The Democratic National Committee and other White House allies want wireless carriers to scrutinize phone and social media messages for alleged misinformation about the Biden administration’s push to vaccinate more Americans against the coronavirus, Politico reported Monday.
According to the outlet, the White House is pushing back harder against critics of its messaging after failing to reach the goal of having 70 percent of American adults receive at least one vaccine dose by July 4.
Part of that effort, Politico reported, is “planning to engage fact-checkers more aggressively and work with SMS [Short Message Service] carriers to dispel misinformation about vaccines”.
One SMS message cited by the outlet, sent by Turning Point USA and co-founder Charlie Kirk, read: “Biden is sending goons DOOR-TO-DOOR to make you take a Covid-19 vaccine. Sign the petition to: No medical raids in America.”
“We are steadfastly committed to keeping politics out of the effort to get every American vaccinated so that we can save lives and help our economy further recover,” White House spokesperson Kevin Munoz told the outlet. “When we see deliberate efforts to spread misinformation, we view that as an impediment to the country’s public health and will not shy away from calling that out.”
The latest flashpoint in the messaging battle is President Biden’s announcement last week that “we need to go community by community, neighborhood by neighborhood, and oftentimes, door-to-door — literally knocking on doors — to get help to the remaining people protected from the virus.”
Republican lawmakers expressed outrage at the prospect. On Friday, South Carolina Gov. Henry McMaster told state health officials to prohibit unsolicited door-to-door vaccination efforts, arguing it would “further deteriorate the public’s trust and could lead to potentially disastrous public safety consequences.”
That drew a rebuke from White House press secretary Jen Psaki, who said Friday that “the failure to provide accurate public health information, including the efficacy of vaccines and the accessibility of them to people across the country, including South Carolina, is literally killing people, so maybe they should consider that.”
Meanwhile, Rep. Madison Cawthorn (R-NC) suggested during an interview at the Conservative Political Action Conference (CPAC) over the weekend that the “mechanisms” used by the Biden administration to encourage vaccination could be used to “go door to door and take your guns. They could go door to door and take your Bibles.”
The White House has sought to emphasize that those involved in the outreach effort are not federal employees, but rather are, in Psaki’s words, “grassroots volunteers.”

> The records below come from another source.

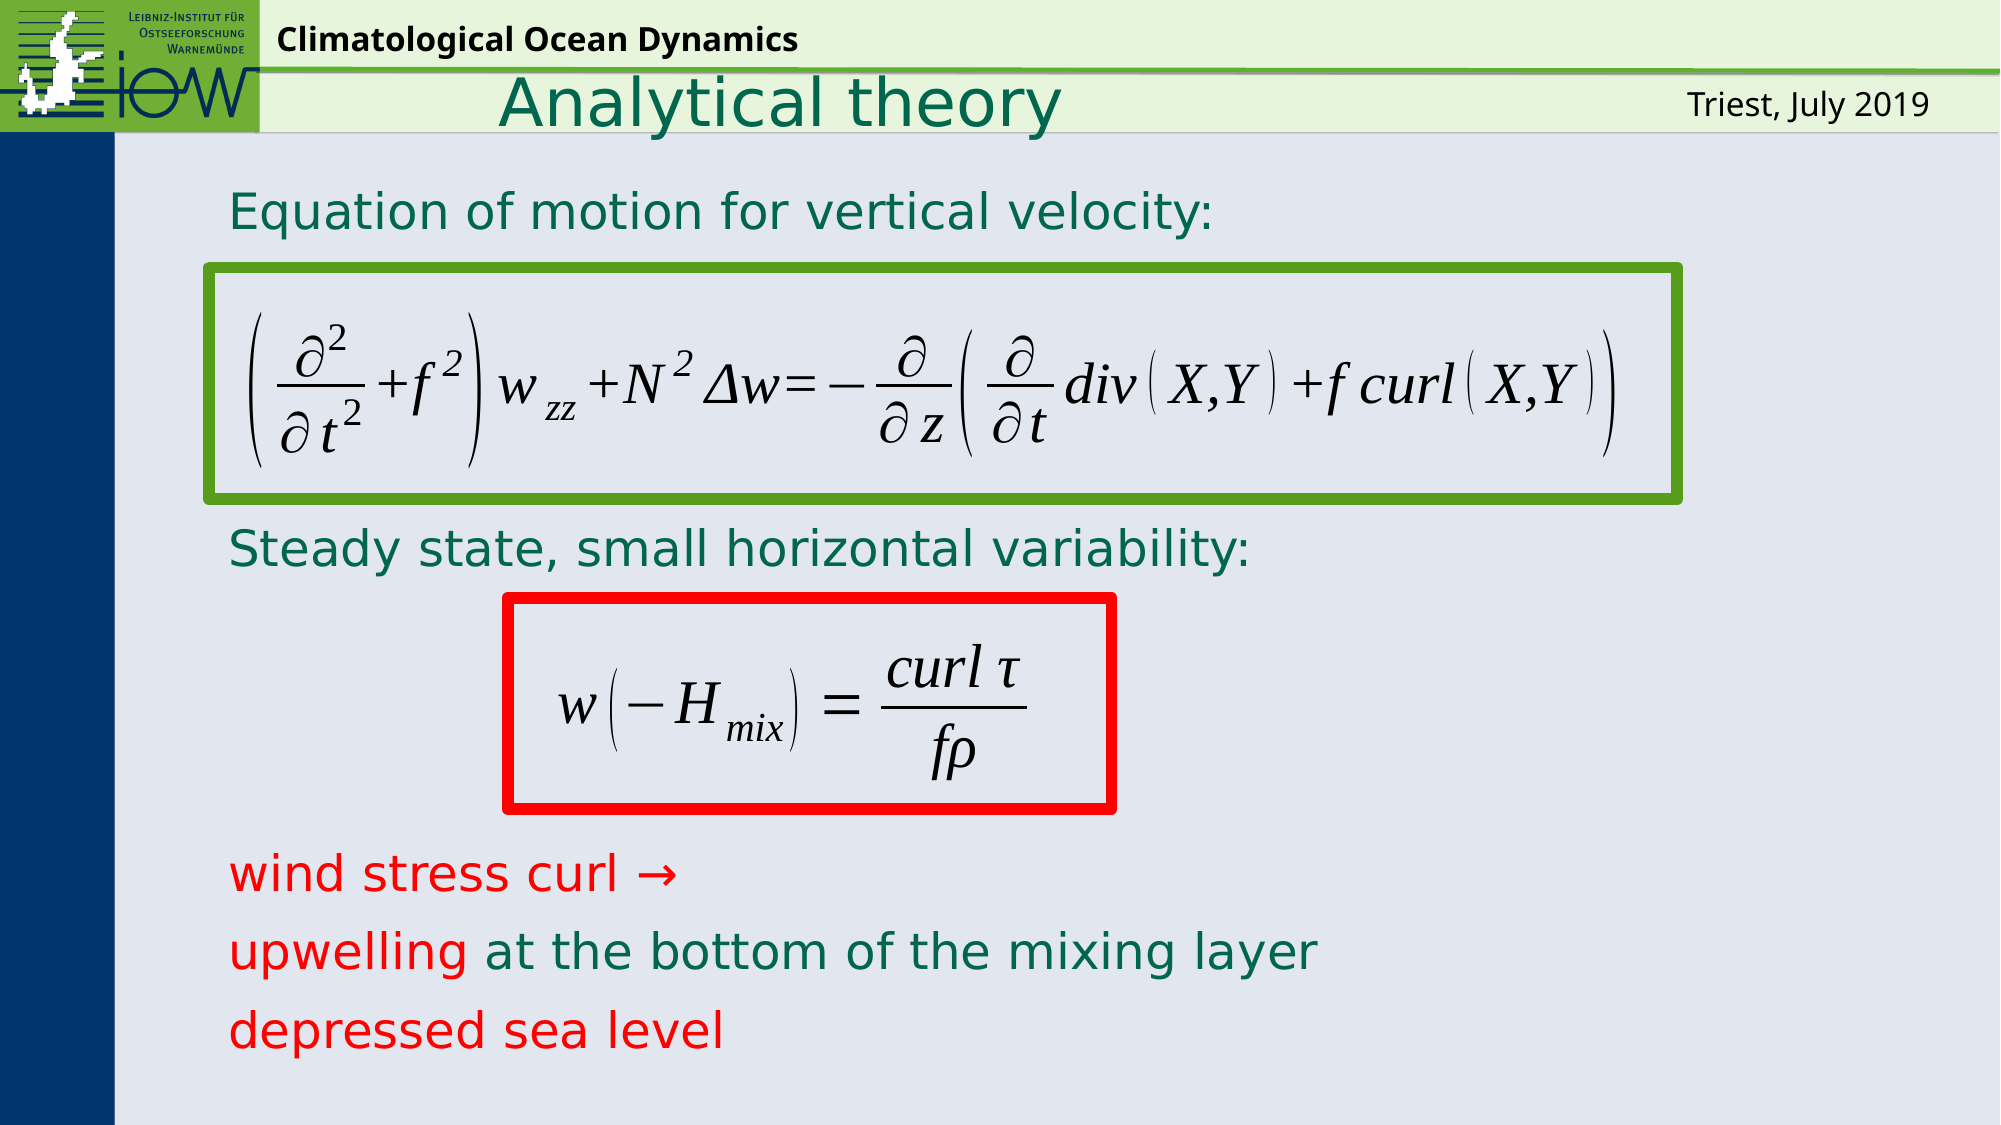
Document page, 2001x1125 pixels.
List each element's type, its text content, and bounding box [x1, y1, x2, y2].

text_box Equation of motion for vertical velocity: [205, 172, 1557, 263]
chart [542, 632, 1045, 781]
picture [229, 308, 1643, 473]
text_box wind stress curl → upwelling at the bottom of the mixing layer depressed sea level [205, 833, 1557, 935]
text_box Steady state, small horizontal variability: [514, 604, 1106, 610]
text_box Analytical theory [103, 52, 1454, 158]
text_box Steady state, small horizontal variability: [205, 508, 1557, 610]
picture [0, 10, 260, 118]
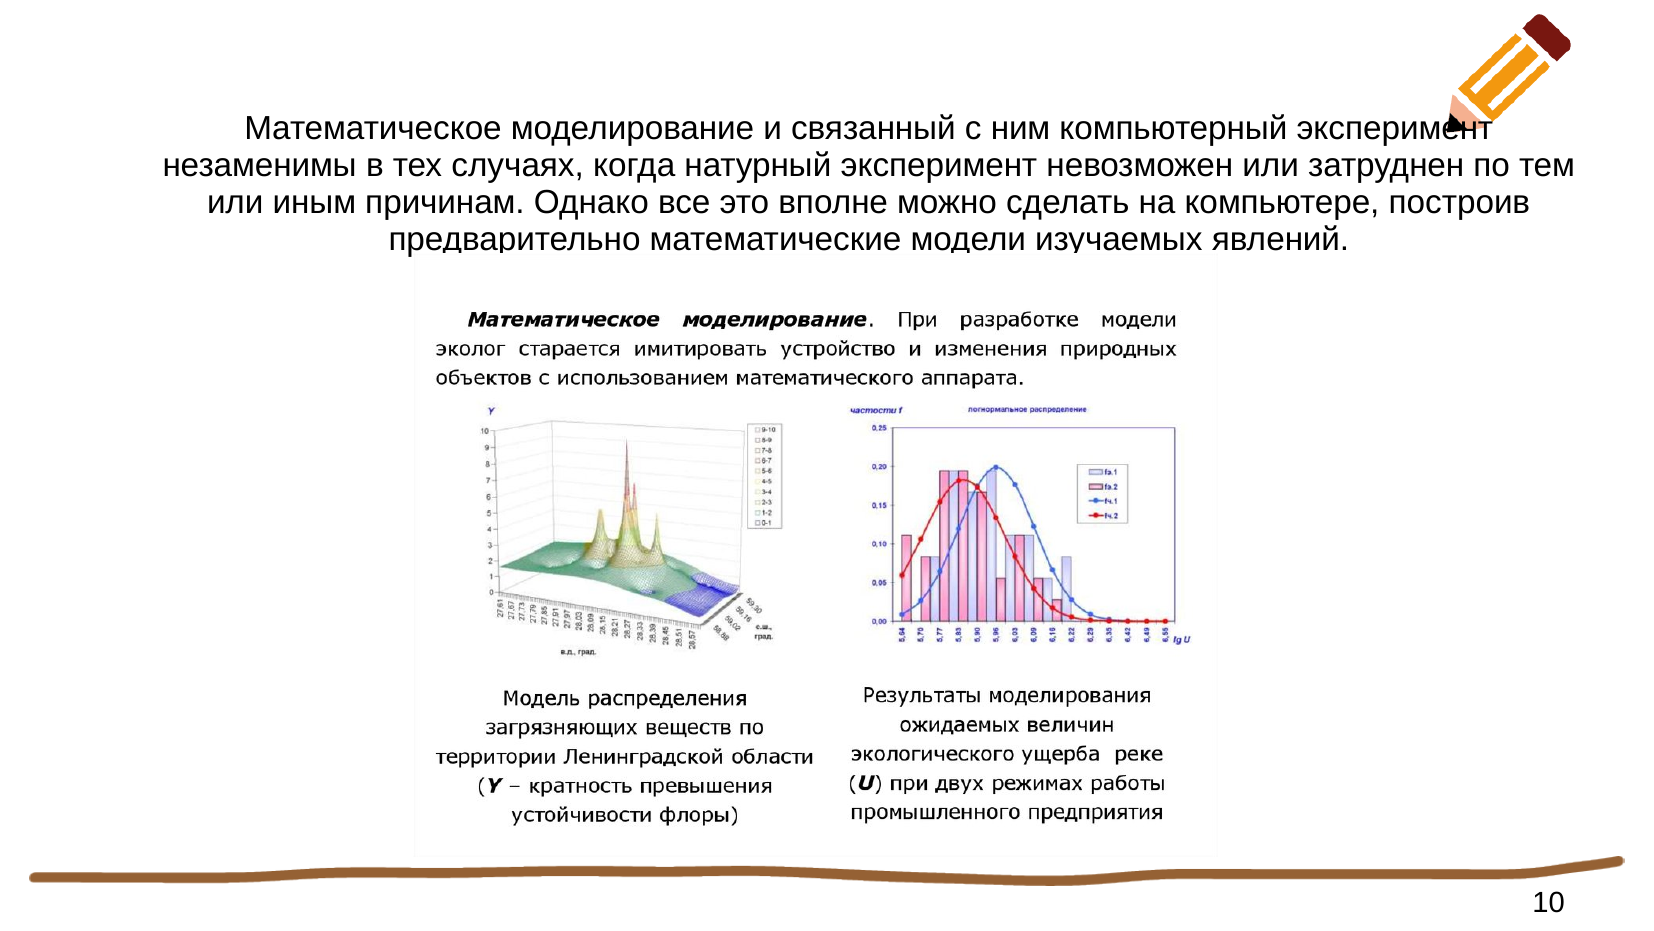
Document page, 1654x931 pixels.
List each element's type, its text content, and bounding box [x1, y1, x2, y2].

text_box Математическое моделирование и связанный с ним компьютерный эксперимент незаменимы в тех случаях, когда натурный эксперимент невозможен или затруднен по тем или иным причинам. Однако все это вполне можно сделать на компьютере, построив предварительно математические модели изучаемых явлений. [147, 102, 1620, 298]
picture [29, 253, 1625, 886]
picture [1446, 14, 1571, 102]
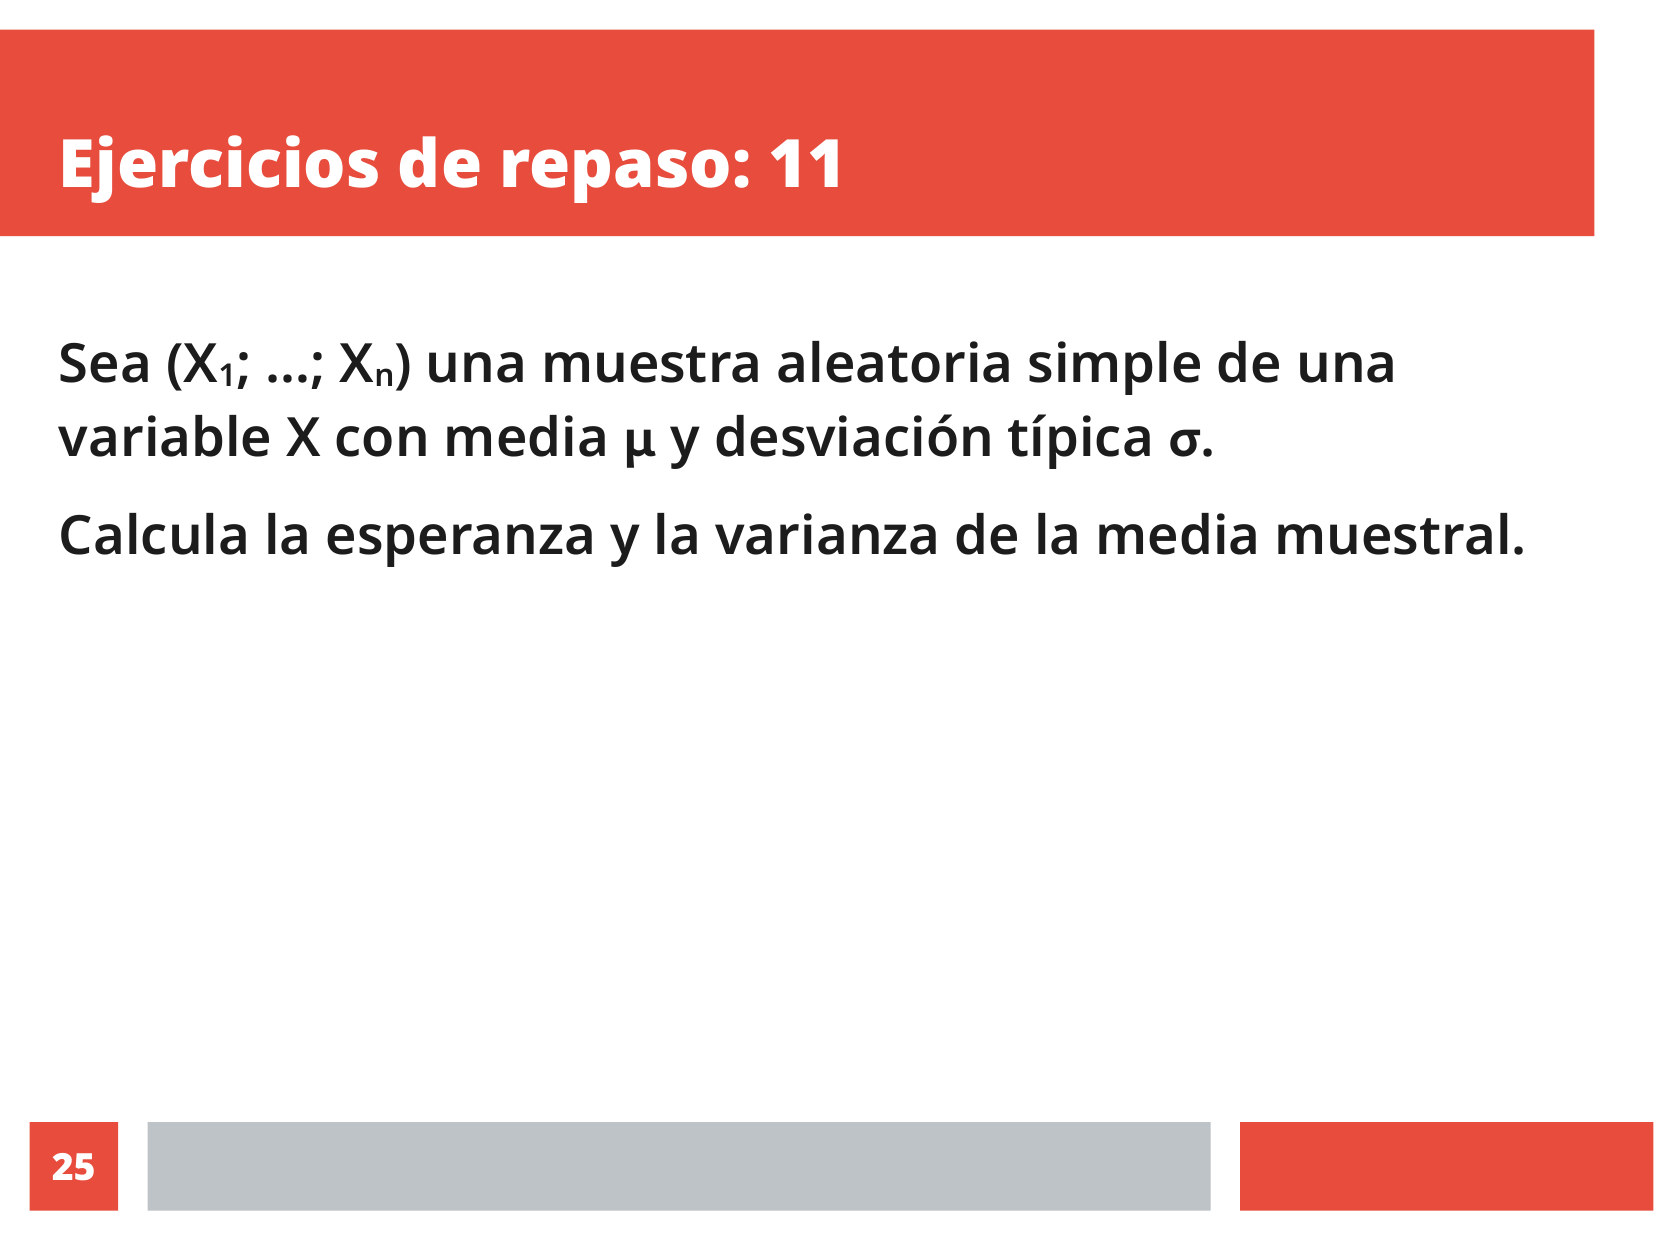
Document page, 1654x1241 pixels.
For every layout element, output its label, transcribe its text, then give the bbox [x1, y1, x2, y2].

title Ejercicios de repaso: 11 [59, 59, 1595, 207]
list Sea (X1; …; Xn) una muestra aleatoria simple de una variable X con media μ y desviación típica σ. Calcula la esperanza y la varianza de la media muestral. [59, 324, 1565, 1093]
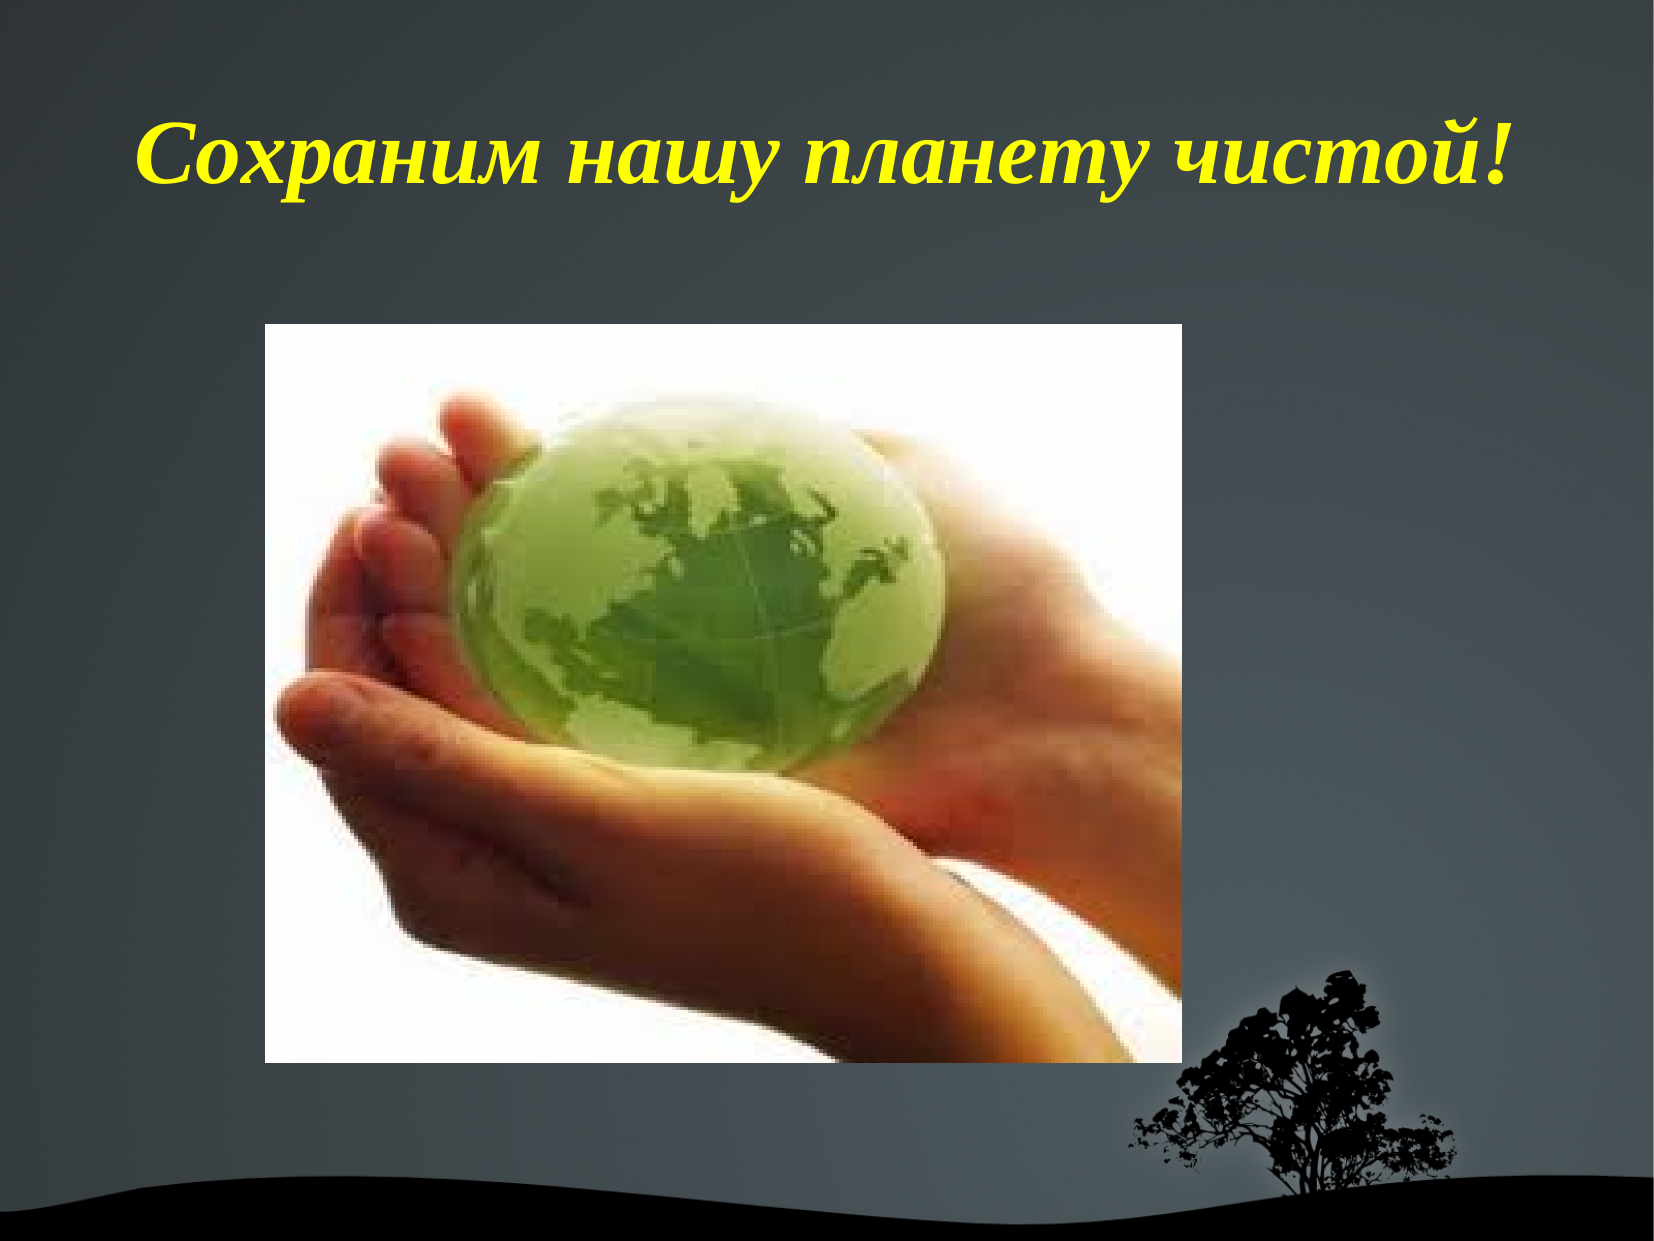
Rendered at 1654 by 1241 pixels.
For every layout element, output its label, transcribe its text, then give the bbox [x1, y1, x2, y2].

picture [0, 0, 1654, 1241]
title Сохраним нашу планету чистой! [82, 56, 1571, 250]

“This is members of the clergy, these are volunteers who believe that people across the country, especially in low-vaccinated areas, should have accurate information, should have information about where they can get vaccinated, where they can save their own lives and their neighbors’ lives and their family members’ lives,” she said Friday.
Chief White House medical adviser Dr. Anthony Fauci carried that message onto the Sunday talk shows and took a swipe at what he described as “ideological rigidity” of anti-vaxxers.
“There’s no reason not to get vaccinated,” Fauci told CNN’s “State of the Union”. “Why are we having red states and places in the South that are very highly ideological in one way not wanting to get vaccinations? Vaccinations have nothing to do with politics. It’s a public health issue. It doesn’t matter who you are. The virus doesn’t know whether you’re a Democrat, a Republican or an independent. For sure, we know that.
“And yet there is that divide of people wanting to get vaccinated and not wanting to get vaccinated, which is really unfortunate, because it’s losing lives.”
As of late Monday, the Centers for Disease Control and Prevention (CDC) reported that 67.7 percent of American adults (nearly 174.8 million people) had received at least one vaccine dose and 159.5 million Americans (48 percent of the total population) were considered fully vaccinated.